Le reporting RSE obligatoire en 2015 dans l'UE?

L'UE veut renforcer la transparence dans la gestion des entreprises et développer leur "responsabilité sociale et environnementale " ou RSE . Plusieurs projets de directives sont déjà en discussion ou encore à l'étude. Outre les deux projets de directives destinés à améliorer la transparence et les directives comptables, la Commission européenne veut donner un cadre unique aux pays membres, s'agissant de la RSE . Celle-ci se traduit par l'obligation pour les entreprises de publier annuellement un certain nombre d'informations sur leurs politiques sociale et environnementale. Mais elle prend diverses formes en Europe.

Si la France en est toujours, depuis le Grenelle de l'environnement , à définir ce cadre juridique (taille des entreprises à partir de laquelle s'exerce l'obligation, problème des filiales, critères, etc.), la RSE se pratique sur une base volontaire en Allemagne . Au Danemark , elle est obligatoire pour les grandes entreprises. L'Espagne a adopté, en février 2011, une loi imposant aux entreprises publiques ou recevant des fonds publics de publier un rapport sur la gouvernance et le développement durable.
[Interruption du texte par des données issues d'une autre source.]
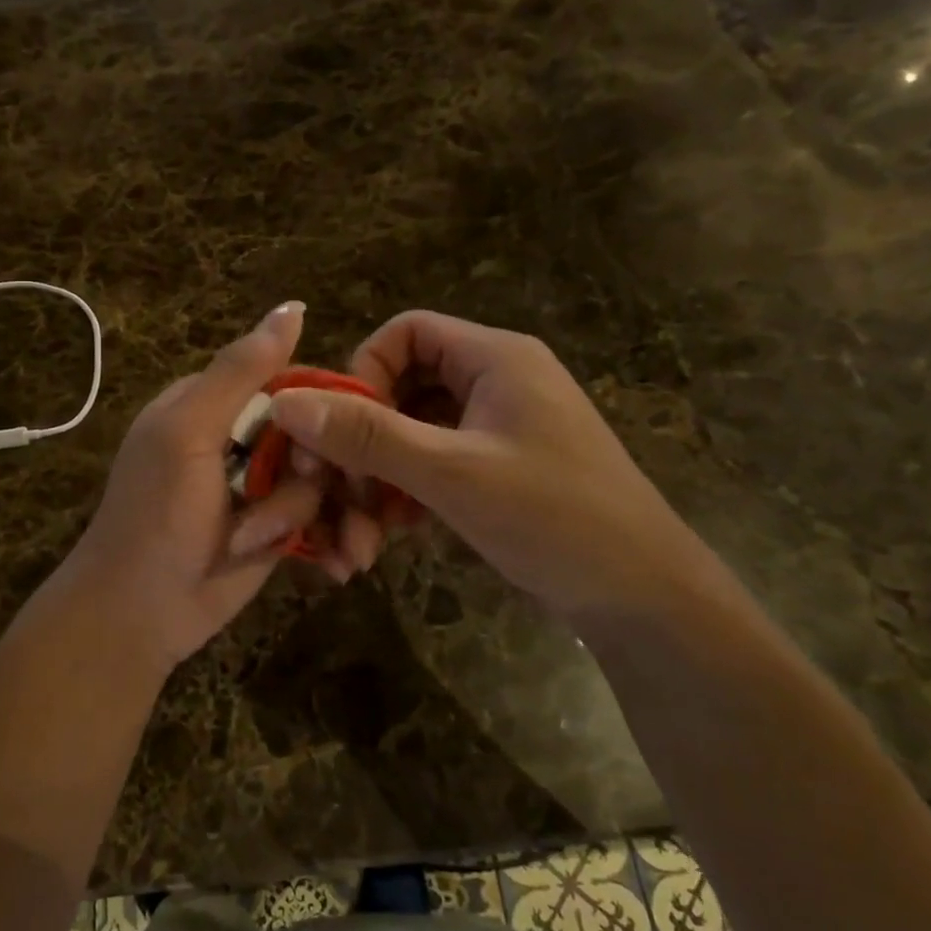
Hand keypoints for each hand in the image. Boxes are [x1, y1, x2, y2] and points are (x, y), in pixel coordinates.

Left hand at [53, 302, 327, 674]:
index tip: (329, 443)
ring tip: (303, 549)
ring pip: (324, 482)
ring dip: (320, 517)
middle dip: (321, 477)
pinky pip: (323, 519)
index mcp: (215, 404)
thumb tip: (293, 306)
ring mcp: (261, 487)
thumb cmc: (155, 515)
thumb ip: (240, 371)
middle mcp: (242, 440)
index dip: (322, 408)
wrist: (137, 615)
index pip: (291, 382)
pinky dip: (332, 540)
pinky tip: (336, 563)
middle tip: (290, 512)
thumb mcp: (190, 432)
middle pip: (316, 435)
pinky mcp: (277, 529)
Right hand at [269, 311, 732, 627]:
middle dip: (365, 440)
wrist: (644, 598)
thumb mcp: (451, 475)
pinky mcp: (500, 467)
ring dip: (382, 476)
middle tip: (340, 492)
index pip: (405, 332)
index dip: (362, 373)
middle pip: (404, 385)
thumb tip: (286, 402)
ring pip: (416, 432)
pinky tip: (395, 534)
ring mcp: (500, 426)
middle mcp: (497, 380)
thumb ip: (368, 436)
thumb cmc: (553, 518)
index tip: (340, 431)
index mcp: (495, 358)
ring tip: (363, 532)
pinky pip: (436, 462)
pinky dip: (409, 492)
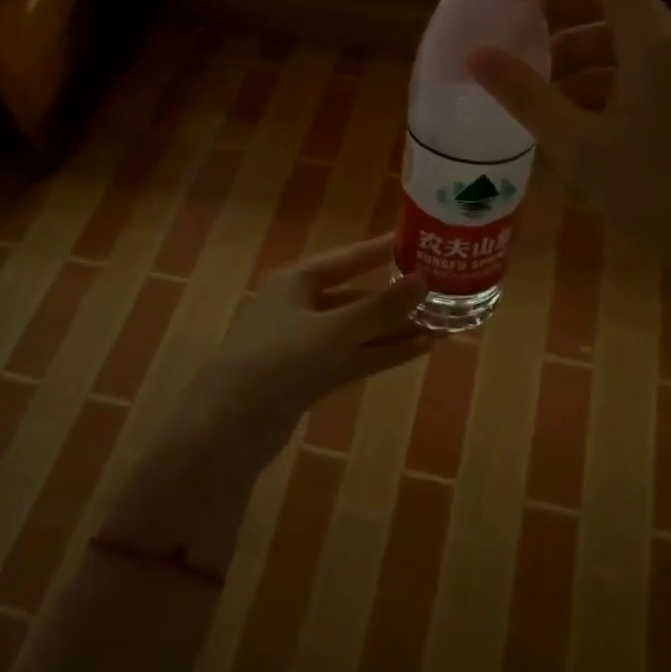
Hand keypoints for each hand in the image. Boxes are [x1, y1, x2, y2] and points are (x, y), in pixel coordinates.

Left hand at [102, 238, 430, 565]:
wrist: (228, 428)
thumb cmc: (278, 360)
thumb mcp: (334, 330)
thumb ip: (381, 308)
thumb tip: (424, 280)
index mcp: (296, 281)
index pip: (348, 258)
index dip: (382, 251)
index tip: (418, 243)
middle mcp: (299, 306)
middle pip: (356, 296)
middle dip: (395, 299)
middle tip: (441, 292)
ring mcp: (304, 344)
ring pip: (358, 330)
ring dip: (395, 329)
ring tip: (442, 324)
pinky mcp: (309, 377)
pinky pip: (353, 357)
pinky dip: (383, 353)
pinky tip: (420, 349)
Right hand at [468, 0, 670, 285]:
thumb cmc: (654, 193)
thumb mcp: (579, 146)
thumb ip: (526, 96)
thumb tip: (475, 55)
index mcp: (655, 43)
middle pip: (615, 1)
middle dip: (562, 11)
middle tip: (516, 30)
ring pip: (628, 38)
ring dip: (580, 48)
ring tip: (535, 78)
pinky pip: (644, 66)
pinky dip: (604, 73)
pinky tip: (572, 109)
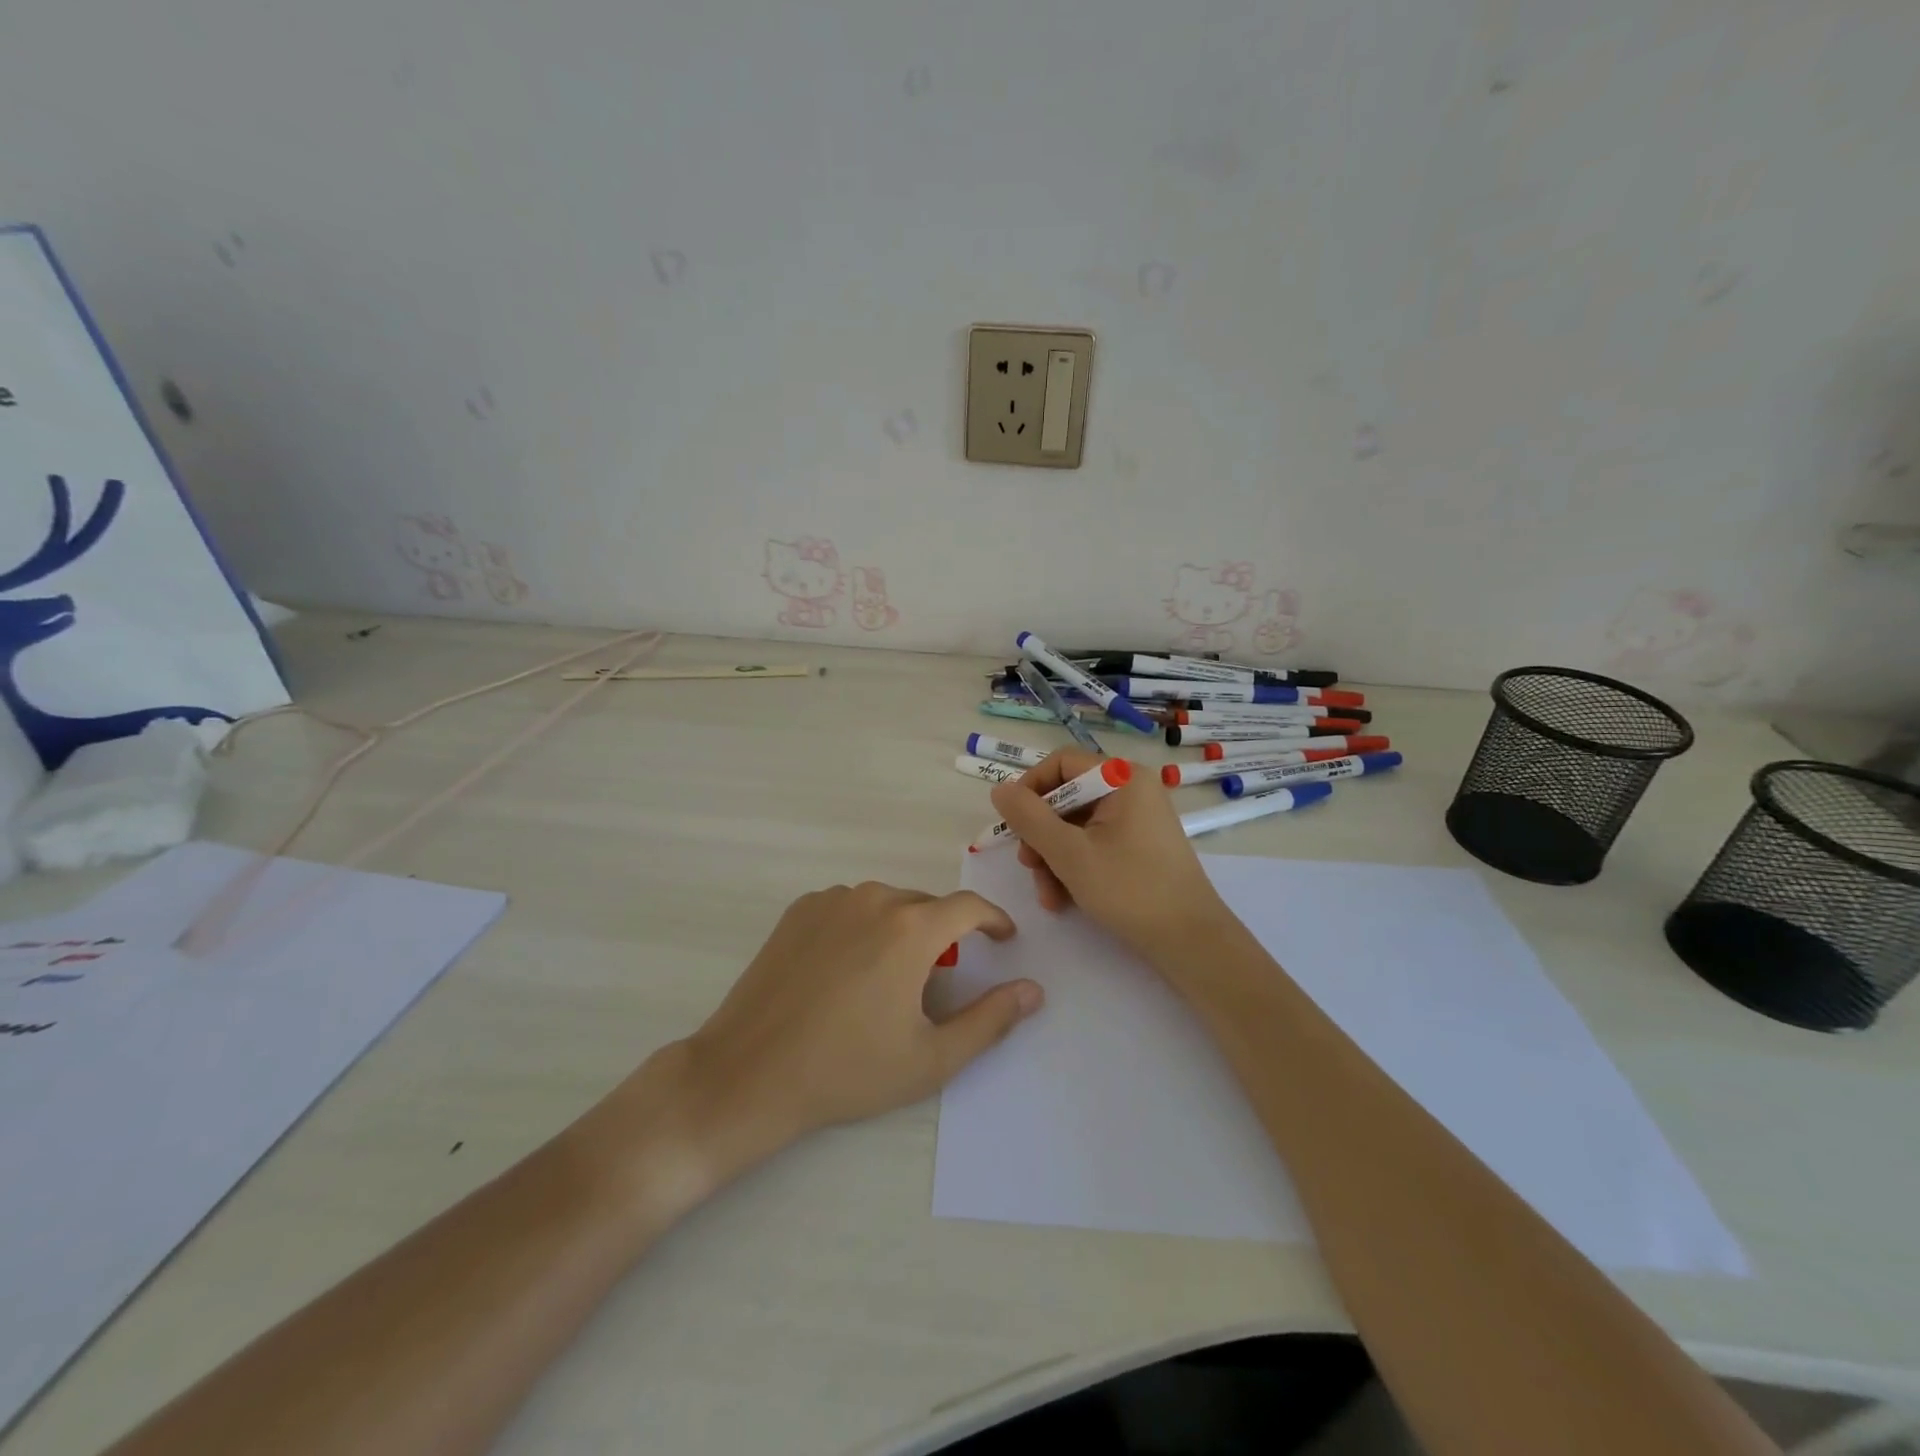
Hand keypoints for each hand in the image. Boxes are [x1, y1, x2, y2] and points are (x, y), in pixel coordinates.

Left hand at [671, 882, 1041, 1173]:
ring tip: (891, 977)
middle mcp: (874, 899)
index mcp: (911, 929)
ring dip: (902, 929)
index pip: (969, 907)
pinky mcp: (799, 910)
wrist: (749, 1073)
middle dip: (945, 933)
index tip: (1002, 939)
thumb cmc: (847, 1070)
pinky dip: (863, 926)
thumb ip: (990, 1020)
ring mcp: (831, 901)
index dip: (993, 920)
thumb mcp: (931, 1058)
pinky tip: (849, 968)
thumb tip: (1033, 991)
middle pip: (926, 906)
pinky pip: (850, 907)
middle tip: (941, 978)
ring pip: (887, 904)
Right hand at [989, 750, 1231, 962]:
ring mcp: (1138, 819)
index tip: (1012, 825)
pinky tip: (1063, 899)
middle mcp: (1132, 789)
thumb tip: (999, 789)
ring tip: (1048, 895)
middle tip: (1028, 866)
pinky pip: (1095, 843)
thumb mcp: (1069, 853)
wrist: (1190, 941)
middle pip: (1067, 797)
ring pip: (1076, 826)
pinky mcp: (1140, 846)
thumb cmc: (1130, 889)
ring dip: (1053, 858)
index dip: (1030, 789)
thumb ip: (1029, 818)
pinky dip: (1075, 866)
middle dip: (1041, 835)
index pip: (1062, 763)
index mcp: (1122, 778)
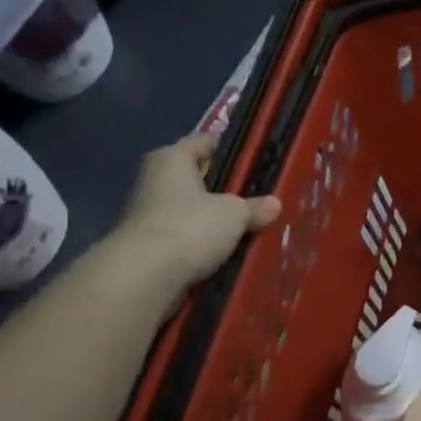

"Nous voulons utiliser le marché unique pour renforcer la responsabilité sociale et environnementale des entreprises", explique Stefaan de Rynck, porte-parole de Michel Barnier, commissaire européen au marché intérieur et aux services . Selon une information de l'agence AEDD, publiée vendredi 9 novembre, un projet de directive fixerait le seuil des entreprises concernées à plus de 500 salariés, soit 42 000 entreprises, et à celles dont le bilan total annuel serait supérieur à 20 millions d'euros ou le chiffre d'affaires net à 40 millions d'euros.

"BIEN DEFINIR L'OBLIGATION"

En réalité, précise-t-on dans l'entourage de M. Barnier, rien n'est fait. Sans surprise, l'organisation qui fédère les patronats européens, Business Europe , reste hostile au principe d'obligation, préférant la base volontaire et faisant valoir les risques que représenteraient ces nouvelles contraintes sur la compétitivité. De l'autre côté, la Commission souligne le soutien au projet des organisations syndicales et de nombreuses ONG. Le scénario envisagé pourrait abaisser le seuil des entreprises soumises à la RSE à 250 salariés.

Les commissaires veulent d'abord faire aboutir la directive sur la transparence, qui fait obligation aux entreprises extractives et forestières de déclarer les sommes versées aux gouvernements pour leurs activités. "Pour cette directive, comme pour la RSE , il s'agit de bien calibrer l'obligation, car celle-ci sera transposée dans la législation de chaque Etat membre" , précise M. de Rynck. Les entreprises qui ne se soumettraient pas à ces déclarations pourraient alors être sanctionnées.

Si la directive sur la transparence devrait être rapidement adoptée et entrer en vigueur dès 2014, la RSE , elle, ne devrait pas devenir obligatoire avant 2015 ou 2016.